My mother died, at age 85, shortly after she fell and broke her hip. During her last days, the whole family was back and forth to the hospital constantly. The whole time, from hip breakage to death, was less than a month, but felt like an endless campaign. On one of the many long drives back and forth, my mind slid to the Bayeux Tapestry...
The Bayeux Tapestry? Hey, it's how my mind works. But the image of all those figures involved in a major struggle, the confusion, so much happening....it allowed me to make visual sense of what was happening, I guess. So after she died, I sewed some other kitchen towels into the Illness Campaign, 4 panels, each 26"h x 27"w
Medical Battle #1: the staff. Let's start at the bottom. The dark figures here represent the lowest paid personnel - the ones who clean the floors, empty the bedpans, the modern serfs holding walkers instead of pitchforks. Above them are the nurses, unfairly pictured as stone figures holding medical tools (and an angel holding open the book). The 2 doctors are seen here as wise men, literally top of the structure. Floating above their heads is the flayed figure of the patient. It seemed totally appropriate to picture her as a skinless victim.

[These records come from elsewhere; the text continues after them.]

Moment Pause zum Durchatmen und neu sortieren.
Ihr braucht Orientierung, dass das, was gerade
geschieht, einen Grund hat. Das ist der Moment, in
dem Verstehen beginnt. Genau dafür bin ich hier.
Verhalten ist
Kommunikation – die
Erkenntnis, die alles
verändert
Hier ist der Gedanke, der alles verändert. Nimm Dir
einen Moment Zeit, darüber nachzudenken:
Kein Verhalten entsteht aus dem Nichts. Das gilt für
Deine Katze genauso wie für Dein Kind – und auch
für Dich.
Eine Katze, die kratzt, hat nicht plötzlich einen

The words along the red borders are just random selections of the conversations, along with all the random, meaningless numbers.
Medical Battle #2: waiting. The flayed figure here is imprisoned in a cage of crutches, IV stands, etc. The faces behind her all come from a very old photo, taken at a funeral in Poland. I can only imagine that a funeral would be a time when the whole family was together, so it was recorded. Here, they stand vigil over my mother.
Medical Battle #3: choices. Before she died, there was a time when a long term recovery was a possibility. Here, each member of the immediate family is pictured, along with clothing care labels, representing the many different opinions. A poorly focused photo of my mom is semi-hidden in the center, surrounded by a maze of wheelchairs. Here's a closer look:
And the flayed figure is struggling to get out.
Medical Battle #4: time. At one point, a doctor came in and asked my mom if she knew what day it was. I realized that I didn't know. If the days had all jumbled together for me, I couldn't imagine how she would know. So here we have a calendar falling apart, days coming undone. A closer look:
A couple of notes: the devices held by the doctors and nurses in the first battle are ones used in diabetic care. I am embarrassed to admit that when I googled medical equipment/devices, they were the ones I could find, and I carelessly used them. My mom was not diabetic. Although family members had varying opinions, there a remarkable lack of animosity. Although they have been pictured ruthlessly here, most of the doctors and nurses were fine, helpful people. This is an impressionistic battle story, not an accurate medical record, OK?
This piece was exhibited at a one woman show at St Peters Church Gallery in NYC. One of my critique group said that I was 'airing dirty laundry' so that's how I displayed it.